To: yard_man who wrote (2410)6/11/2003 7:13:51 PM
From: GraceZ  Read Replies (1) | Respond to of 4905
 
>>The whole problem is that many of these things were written without the rigor <<

I strongly disagree. Mises constructed a very good, logically consistent conceptual framework for economics.

That doesn't it mean it has rigor. Just consider defining inflation in terms of money supply. 'nuf said.

Read the entirey of Human Action.

It has less rigor than does "Wealth of Nations".

Mises was very rigorous in his approach because he started at the beginning -- what do you think rigor is??

There no evidence of rigor in your sloppy thinking.

Is it embodied in econometrics??

There's no point in mentioning what you do not know.

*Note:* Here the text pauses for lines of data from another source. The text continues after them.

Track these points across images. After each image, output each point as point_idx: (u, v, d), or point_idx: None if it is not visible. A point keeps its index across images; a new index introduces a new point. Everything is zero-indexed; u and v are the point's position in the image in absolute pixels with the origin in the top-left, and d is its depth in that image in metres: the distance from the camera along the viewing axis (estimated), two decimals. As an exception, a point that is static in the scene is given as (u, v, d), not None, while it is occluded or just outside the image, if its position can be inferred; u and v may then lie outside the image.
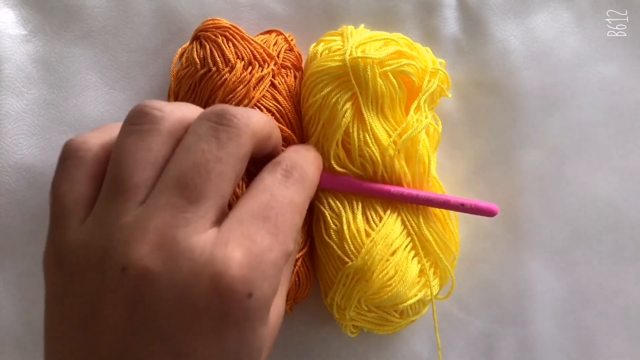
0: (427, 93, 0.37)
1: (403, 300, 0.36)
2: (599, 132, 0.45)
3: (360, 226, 0.36)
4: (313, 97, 0.37)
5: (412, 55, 0.37)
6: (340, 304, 0.37)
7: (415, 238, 0.37)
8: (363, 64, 0.36)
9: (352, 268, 0.35)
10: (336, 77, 0.37)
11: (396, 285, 0.36)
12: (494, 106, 0.44)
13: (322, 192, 0.38)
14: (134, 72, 0.43)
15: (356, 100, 0.36)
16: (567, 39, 0.45)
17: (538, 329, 0.43)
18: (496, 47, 0.45)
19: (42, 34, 0.43)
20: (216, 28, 0.38)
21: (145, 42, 0.43)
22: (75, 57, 0.43)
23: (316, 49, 0.39)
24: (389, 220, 0.36)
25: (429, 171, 0.37)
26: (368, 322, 0.38)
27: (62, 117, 0.42)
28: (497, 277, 0.43)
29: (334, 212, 0.37)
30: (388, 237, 0.36)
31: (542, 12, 0.45)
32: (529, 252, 0.43)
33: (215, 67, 0.37)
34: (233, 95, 0.37)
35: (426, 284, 0.37)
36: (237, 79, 0.37)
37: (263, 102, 0.38)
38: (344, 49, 0.37)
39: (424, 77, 0.38)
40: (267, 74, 0.38)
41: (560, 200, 0.44)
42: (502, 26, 0.45)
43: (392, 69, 0.36)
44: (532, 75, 0.44)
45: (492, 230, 0.43)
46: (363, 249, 0.35)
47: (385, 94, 0.36)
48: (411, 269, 0.36)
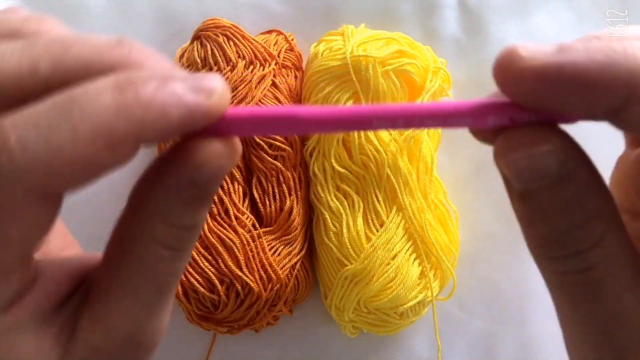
0: (429, 92, 0.37)
1: (403, 302, 0.36)
2: (599, 131, 0.44)
3: (360, 229, 0.36)
4: (314, 97, 0.37)
5: (413, 54, 0.37)
6: (339, 305, 0.37)
7: (417, 241, 0.37)
8: (364, 63, 0.36)
9: (351, 271, 0.35)
10: (337, 77, 0.36)
11: (396, 288, 0.35)
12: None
13: (322, 192, 0.38)
14: (134, 72, 0.43)
15: (357, 99, 0.36)
16: (567, 38, 0.45)
17: (538, 329, 0.43)
18: (496, 47, 0.44)
19: (42, 33, 0.43)
20: (217, 27, 0.38)
21: (146, 42, 0.42)
22: (74, 56, 0.43)
23: (317, 48, 0.39)
24: (391, 225, 0.36)
25: (431, 171, 0.37)
26: (367, 323, 0.38)
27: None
28: (497, 277, 0.43)
29: (333, 213, 0.37)
30: (390, 242, 0.36)
31: (542, 12, 0.45)
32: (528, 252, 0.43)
33: (217, 67, 0.37)
34: (234, 95, 0.37)
35: (426, 285, 0.37)
36: (239, 78, 0.37)
37: (264, 102, 0.38)
38: (345, 48, 0.37)
39: (425, 76, 0.38)
40: (268, 74, 0.38)
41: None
42: (502, 26, 0.45)
43: (394, 68, 0.36)
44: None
45: (492, 230, 0.43)
46: (362, 254, 0.35)
47: (386, 92, 0.36)
48: (412, 271, 0.36)
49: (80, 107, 0.15)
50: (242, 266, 0.36)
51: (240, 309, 0.36)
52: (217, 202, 0.37)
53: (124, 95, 0.16)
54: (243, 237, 0.36)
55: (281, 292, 0.37)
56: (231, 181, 0.37)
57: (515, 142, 0.17)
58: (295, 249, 0.38)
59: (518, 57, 0.17)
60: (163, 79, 0.16)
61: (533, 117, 0.18)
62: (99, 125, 0.15)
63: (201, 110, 0.17)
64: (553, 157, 0.17)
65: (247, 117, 0.18)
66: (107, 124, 0.15)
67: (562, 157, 0.17)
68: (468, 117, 0.18)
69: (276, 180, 0.38)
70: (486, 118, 0.18)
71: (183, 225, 0.19)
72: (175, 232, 0.19)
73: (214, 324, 0.38)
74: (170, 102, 0.16)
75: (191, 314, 0.38)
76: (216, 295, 0.36)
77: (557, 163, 0.17)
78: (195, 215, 0.19)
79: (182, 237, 0.19)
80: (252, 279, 0.36)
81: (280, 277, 0.36)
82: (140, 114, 0.16)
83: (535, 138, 0.17)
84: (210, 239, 0.36)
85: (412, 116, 0.18)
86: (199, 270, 0.36)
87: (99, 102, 0.16)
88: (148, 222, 0.18)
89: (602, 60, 0.16)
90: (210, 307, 0.37)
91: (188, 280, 0.36)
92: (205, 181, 0.18)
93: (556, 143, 0.17)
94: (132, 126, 0.16)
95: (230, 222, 0.37)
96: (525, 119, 0.18)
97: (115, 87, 0.16)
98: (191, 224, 0.19)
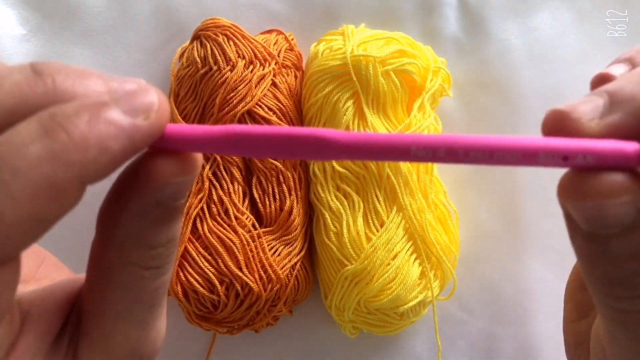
0: (430, 91, 0.37)
1: (403, 302, 0.36)
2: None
3: (361, 229, 0.36)
4: (315, 97, 0.37)
5: (413, 54, 0.37)
6: (339, 305, 0.37)
7: (417, 241, 0.36)
8: (365, 63, 0.36)
9: (351, 271, 0.35)
10: (337, 76, 0.36)
11: (396, 288, 0.35)
12: (494, 106, 0.44)
13: (322, 192, 0.37)
14: (134, 71, 0.43)
15: (357, 99, 0.36)
16: (567, 38, 0.45)
17: (538, 329, 0.43)
18: (496, 47, 0.44)
19: (42, 33, 0.43)
20: (217, 27, 0.38)
21: (145, 42, 0.43)
22: (74, 56, 0.43)
23: (317, 48, 0.39)
24: (391, 226, 0.36)
25: (432, 171, 0.37)
26: (368, 323, 0.38)
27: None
28: (497, 277, 0.43)
29: (334, 213, 0.37)
30: (390, 242, 0.36)
31: (543, 11, 0.45)
32: (530, 252, 0.43)
33: (217, 66, 0.37)
34: (234, 94, 0.37)
35: (427, 286, 0.37)
36: (239, 78, 0.37)
37: (264, 101, 0.38)
38: (345, 47, 0.37)
39: (425, 76, 0.38)
40: (269, 73, 0.38)
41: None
42: (502, 26, 0.45)
43: (394, 68, 0.36)
44: (532, 74, 0.44)
45: (493, 230, 0.43)
46: (363, 254, 0.35)
47: (387, 92, 0.36)
48: (412, 271, 0.36)
49: (10, 166, 0.13)
50: (242, 266, 0.36)
51: (240, 309, 0.36)
52: (217, 202, 0.37)
53: (55, 140, 0.14)
54: (243, 237, 0.36)
55: (281, 292, 0.37)
56: (231, 181, 0.37)
57: (587, 188, 0.16)
58: (295, 249, 0.38)
59: (571, 123, 0.16)
60: (95, 108, 0.15)
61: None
62: (35, 180, 0.14)
63: (142, 133, 0.15)
64: (630, 207, 0.16)
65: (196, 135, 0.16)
66: (44, 177, 0.14)
67: (639, 206, 0.16)
68: (518, 154, 0.16)
69: (276, 180, 0.38)
70: (537, 158, 0.16)
71: (158, 244, 0.18)
72: (152, 253, 0.18)
73: (213, 324, 0.38)
74: (107, 135, 0.14)
75: (191, 314, 0.37)
76: (216, 295, 0.36)
77: (634, 212, 0.16)
78: (168, 231, 0.18)
79: (160, 254, 0.18)
80: (252, 279, 0.36)
81: (280, 278, 0.36)
82: (78, 156, 0.14)
83: (613, 186, 0.15)
84: (210, 239, 0.36)
85: (456, 148, 0.16)
86: (198, 270, 0.36)
87: (29, 155, 0.14)
88: (122, 248, 0.17)
89: None
90: (210, 307, 0.37)
91: (188, 280, 0.36)
92: (171, 198, 0.17)
93: (635, 192, 0.16)
94: (72, 171, 0.14)
95: (230, 222, 0.37)
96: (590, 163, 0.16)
97: (43, 133, 0.14)
98: (166, 240, 0.18)
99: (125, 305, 0.18)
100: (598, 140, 0.16)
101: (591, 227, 0.16)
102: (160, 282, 0.19)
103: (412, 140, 0.16)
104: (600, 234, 0.16)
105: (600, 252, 0.17)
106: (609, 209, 0.16)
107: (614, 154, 0.15)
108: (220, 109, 0.37)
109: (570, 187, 0.16)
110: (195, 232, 0.37)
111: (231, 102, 0.37)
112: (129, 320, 0.19)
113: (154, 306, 0.19)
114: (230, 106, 0.37)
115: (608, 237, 0.16)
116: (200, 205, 0.37)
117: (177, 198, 0.17)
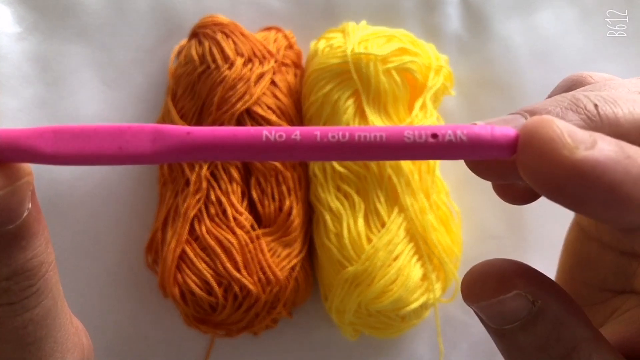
0: (432, 89, 0.37)
1: (405, 304, 0.36)
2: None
3: (361, 230, 0.35)
4: (314, 95, 0.37)
5: (415, 52, 0.37)
6: (339, 307, 0.37)
7: (419, 242, 0.36)
8: (365, 61, 0.35)
9: (352, 273, 0.35)
10: (338, 75, 0.36)
11: (398, 290, 0.35)
12: (496, 104, 0.44)
13: (322, 192, 0.37)
14: (131, 70, 0.43)
15: (358, 98, 0.36)
16: (570, 37, 0.45)
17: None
18: (499, 45, 0.44)
19: (38, 31, 0.42)
20: (215, 25, 0.38)
21: (142, 40, 0.43)
22: (71, 55, 0.42)
23: (317, 46, 0.39)
24: (392, 226, 0.36)
25: (434, 171, 0.37)
26: (368, 326, 0.38)
27: (58, 116, 0.42)
28: (500, 279, 0.43)
29: (334, 214, 0.36)
30: (391, 243, 0.35)
31: (546, 9, 0.45)
32: (532, 253, 0.43)
33: (215, 64, 0.37)
34: (233, 92, 0.36)
35: (429, 287, 0.36)
36: (237, 76, 0.36)
37: (263, 100, 0.37)
38: (346, 45, 0.36)
39: (427, 74, 0.37)
40: (268, 71, 0.37)
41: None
42: (505, 23, 0.45)
43: (395, 66, 0.36)
44: (535, 72, 0.44)
45: (495, 231, 0.43)
46: (363, 255, 0.35)
47: (388, 91, 0.36)
48: (414, 273, 0.35)
49: None
50: (240, 267, 0.35)
51: (238, 311, 0.36)
52: (215, 203, 0.36)
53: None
54: (241, 238, 0.36)
55: (280, 294, 0.36)
56: (229, 181, 0.37)
57: (477, 290, 0.17)
58: (294, 250, 0.37)
59: (560, 144, 0.14)
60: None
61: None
62: None
63: None
64: (521, 300, 0.16)
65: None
66: None
67: (530, 298, 0.16)
68: (382, 133, 0.15)
69: (275, 180, 0.37)
70: (404, 138, 0.15)
71: (3, 277, 0.16)
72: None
73: (211, 326, 0.37)
74: None
75: (188, 317, 0.37)
76: (214, 297, 0.35)
77: (526, 305, 0.16)
78: (13, 260, 0.16)
79: (10, 288, 0.16)
80: (251, 280, 0.35)
81: (279, 279, 0.36)
82: None
83: (499, 285, 0.17)
84: (208, 239, 0.36)
85: (314, 130, 0.15)
86: (196, 271, 0.36)
87: None
88: None
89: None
90: (207, 309, 0.36)
91: (185, 282, 0.35)
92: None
93: (521, 286, 0.16)
94: None
95: (229, 223, 0.36)
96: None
97: None
98: (15, 271, 0.16)
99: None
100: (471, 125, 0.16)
101: (495, 324, 0.17)
102: (25, 319, 0.16)
103: (264, 128, 0.16)
104: (507, 330, 0.17)
105: (511, 346, 0.17)
106: (504, 305, 0.17)
107: (485, 131, 0.15)
108: (218, 108, 0.36)
109: (466, 290, 0.18)
110: (193, 233, 0.36)
111: (230, 100, 0.36)
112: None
113: (31, 345, 0.17)
114: (228, 105, 0.36)
115: (513, 333, 0.17)
116: (198, 206, 0.36)
117: (9, 221, 0.15)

Mises was very good at setting out the abstractions that he used and took great pains to examine where said abstractions broke down. You simply won't find that in many of the writings today -- assumptions are built upon other assumptions -- with no examination of them -

You should take this advice.

- like you -- many just accept the thesis that a constant money supply == panics and crashes without having thought these things through.

You haven't thought these through because when the things you claim are taken to their logical ends, you get nothing but contradictions as was shown in my previous post. For your information it is this "taking to its logical conclusion" that is an important part of rigor.

One of the biggest mistakes Mises dwells on and by golly, he is right, is that folks want to approach economics as though it were a physical science and not a social science.

Read. There is no rigor in economics because those doing it are illiterate.

With economics -- the examination of actions and choices -- the approach has to be different, to be rigorous.

What kind of self-serving double talk is this?